Tareas propuestas —
[1] En el fragmento sobre la II República, ¿qué ideologías se alían para establecer un sistema nuevo?
[2] Cita literalmente el pasaje del fragmento sobre la II República que empieza con "Arduo trabajo al" y sigue hasta "el levantamiento militar.".

Resultado: un pueblo descontento, desilusionado y
rebelde con el poder establecido. Con ganas de romper con aquella oligarquía plutocrática
dominante y, simbólicamente, llamado “a cabalgar, a cabalgar, hasta arrojarla a
la mar”. Las ideologías liberales, socialistas, anarquistas y comunistas se
alían para establecer un sistema nuevo, a través de la II República, quitando
la soberanía al rey y dándosela al pueblo mediante su voto. Son momentos de
ansias de cambio, de reivindicación democrática, de reclamo de igualdad, de
libertad, de sueños y utopías. Se avecinaba la revolución
pendiente, aquella que yuguló Fernando VII, la que no permitió el poder
establecido con la iglesia a la cabeza junto al resto de poderes fácticos. Se
potencia la docencia y educación, se crean escuelas, se acerca el saber al
pueblo bajo la influencia del extinto Giner de los Ríos y de la mano de su
sobrino Fernando de los Ríos, defensor del socialismo humanista, desde una
perspectiva reformista y no revolucionaria y dentro del marco político de la
democracia liberal burguesa. Parecía que la cosa empezaba a despegar, que el
pueblo analfabeto rompería sus cadenas desde el saber mediante la educación.
Arduo trabajo al que la república dedicó un especial empeño, sabedora que solo
desde el conocimiento se hace a los pueblos libres.
Mala suerte. En Europa
corrían vientos de confrontación y conflicto ideológico. El fascismo italiano y
el nazismo alemán estaban en auge; el comunismo quedaba lejos geográficamente,
pero su expansión y consolidación en Rusia desde la primera guerra mundial
había sido total. Las potencias democráticas burguesas o liberales estaban
expectantes, inseguras de qué hacer y un posible conflicto en España era
cuestión de segundo orden para sus intereses, por lo que se declararon
cínicamente neutrales cuando el levantamiento militar.

Registros de datos guardados
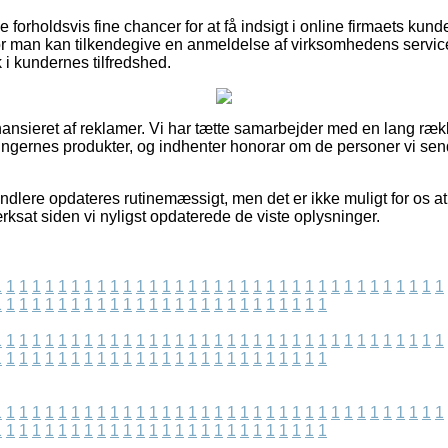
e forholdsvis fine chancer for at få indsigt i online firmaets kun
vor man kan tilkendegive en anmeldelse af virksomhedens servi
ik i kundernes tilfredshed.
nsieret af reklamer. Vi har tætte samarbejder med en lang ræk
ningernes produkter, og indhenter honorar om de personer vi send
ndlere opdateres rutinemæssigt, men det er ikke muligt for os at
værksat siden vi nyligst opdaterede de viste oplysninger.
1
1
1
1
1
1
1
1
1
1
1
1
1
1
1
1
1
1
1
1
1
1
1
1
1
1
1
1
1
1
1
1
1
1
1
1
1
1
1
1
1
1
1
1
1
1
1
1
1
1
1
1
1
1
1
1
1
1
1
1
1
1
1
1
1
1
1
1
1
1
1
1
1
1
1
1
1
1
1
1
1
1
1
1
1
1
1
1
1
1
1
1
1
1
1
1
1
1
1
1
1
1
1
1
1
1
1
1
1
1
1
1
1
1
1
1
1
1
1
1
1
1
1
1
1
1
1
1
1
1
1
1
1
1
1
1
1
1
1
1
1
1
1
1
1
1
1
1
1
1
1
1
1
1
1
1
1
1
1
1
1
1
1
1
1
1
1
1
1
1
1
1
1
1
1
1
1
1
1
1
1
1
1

Respuestas —
[1] Las ideologías liberales, socialistas, anarquistas y comunistas.

[2]
Arduo trabajo al que la república dedicó un especial empeño, sabedora que solo
desde el conocimiento se hace a los pueblos libres.
Mala suerte. En Europa
corrían vientos de confrontación y conflicto ideológico. El fascismo italiano y
el nazismo alemán estaban en auge; el comunismo quedaba lejos geográficamente,
pero su expansión y consolidación en Rusia desde la primera guerra mundial
había sido total. Las potencias democráticas burguesas o liberales estaban
expectantes, inseguras de qué hacer y un posible conflicto en España era
cuestión de segundo orden para sus intereses, por lo que se declararon
cínicamente neutrales cuando el levantamiento militar.